Oct 02, 2013 9:22pm EDT  --  Report as abuse
JeffMarks wrote:
While he might not have given his opinion on the constitutionality of marriage equality, he has given his opinion of marriage equality many times – - to the point where another jurist would recuse himself.

And while he might not feel that the Windsor case decides “whether the Constitution requires states to allow gay marriage,” in his own dissent Scalia says that the state laws cannot stand given Kennedy’s rulings.

Oct 03, 2013 5:14am EDT  --  Report as abuse
david0296 wrote:
“In his dissenting opinion on that ruling, Scalia, wrote that the majority ignored procedural obstacles he said should have prevented the court from taking up the matter in the first place.”

Seriously? Isn’t that the job of the Supreme Court, to decide whether or not laws are constitutional? Perhaps he doesn’t actually know what his job is?
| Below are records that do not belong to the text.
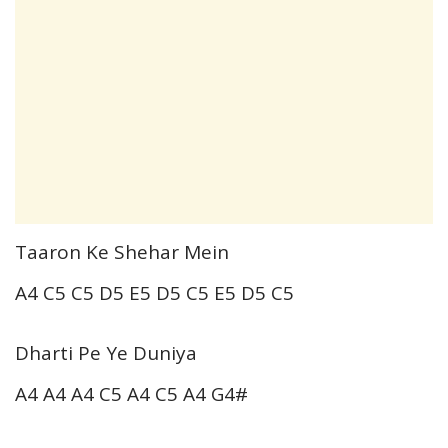
Taaron Ke Shehar Mein
A4 C5 C5 D5 E5 D5 C5 E5 D5 C5
Dharti Pe Ye Duniya
A4 A4 A4 C5 A4 C5 A4 G4#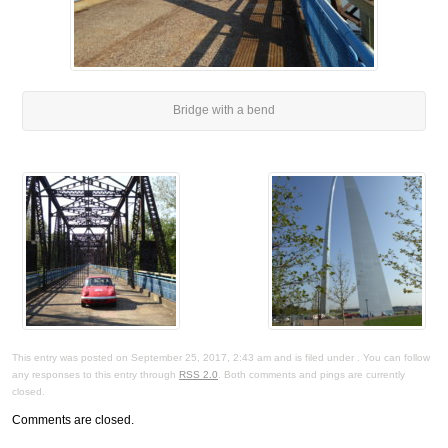
Bridge with a bend
This entry was posted on September 25, 2017, 2:43 am and is filed under . You can follow
any responses to this entry through
RSS 2.0
. Both comments and pings are currently
closed.
Comments are closed.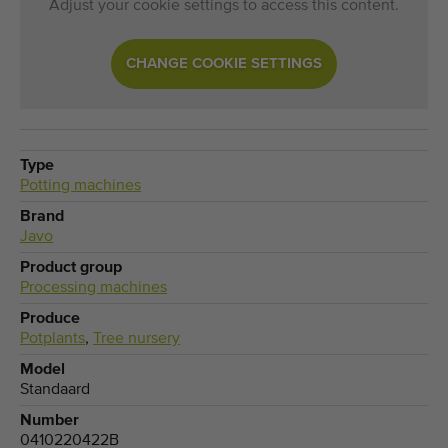
Adjust your cookie settings to access this content.
CHANGE COOKIE SETTINGS
Type
Potting machines
Brand
Javo
Product group
Processing machines
Produce
Potplants
,
Tree nursery
Model
Standaard
Number
0410220422B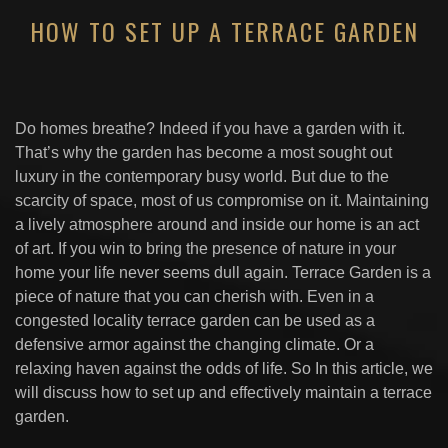
HOW TO SET UP A TERRACE GARDEN
Do homes breathe? Indeed if you have a garden with it.
That’s why the garden has become a most sought out
luxury in the contemporary busy world. But due to the
scarcity of space, most of us compromise on it. Maintaining
a lively atmosphere around and inside our home is an act
of art. If you win to bring the presence of nature in your
home your life never seems dull again. Terrace Garden is a
piece of nature that you can cherish with. Even in a
congested locality terrace garden can be used as a
defensive armor against the changing climate. Or a
relaxing haven against the odds of life. So In this article, we
will discuss how to set up and effectively maintain a terrace
garden.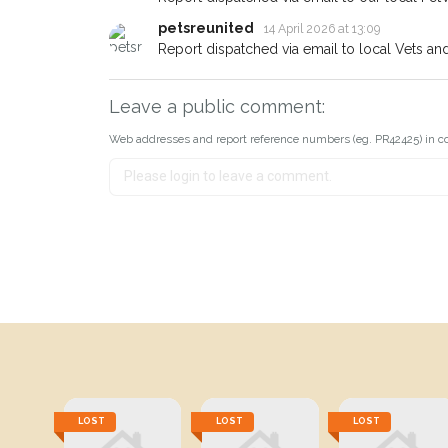
petsreunited
14 April 2026 at 13:09
Report dispatched via email to local Vets an
Leave a public comment:
Web addresses and report reference numbers (eg. PR42425) in c
LOST
LOST
LOST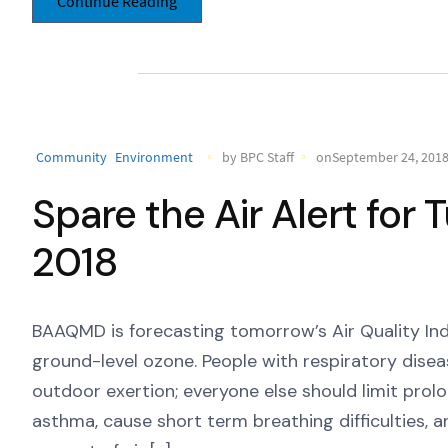
Continue Reading
Community
Environment
by BPC Staff
onSeptember 24, 201
Spare the Air Alert for
2018
BAAQMD is forecasting tomorrow’s Air Quality Ind
ground-level ozone. People with respiratory dise
outdoor exertion; everyone else should limit pro
asthma, cause short term breathing difficulties, 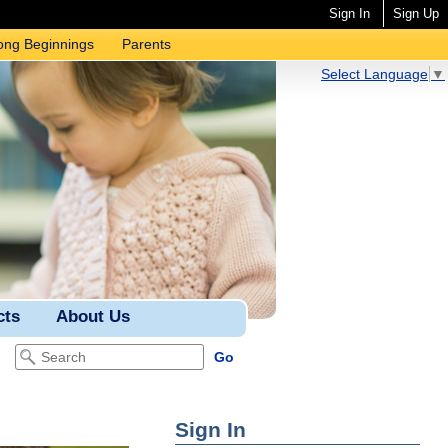
Sign In
Sign Up
ong Beginnings
Parents
Select Language
▼
cts
About Us
Sign In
That wouldn’t surprise me, considering that he believes we should all be living as if it were still 1776. Black people should be thankful that this bigoted blowhard had no input on the Civil Rights Act or interracial marriage. Our Founding Fathers would never have supported either concept.

Here’s a wacky idea: Treat ALL law-abiding tax paying Americans with equality, regardless of their sexual orientation. That includes having the right to marry the consenting adult of your choice. A very simple concept that is completely lost on people like Scalia who are incapable of separating their religious beliefs from the ideals of liberty and freedom.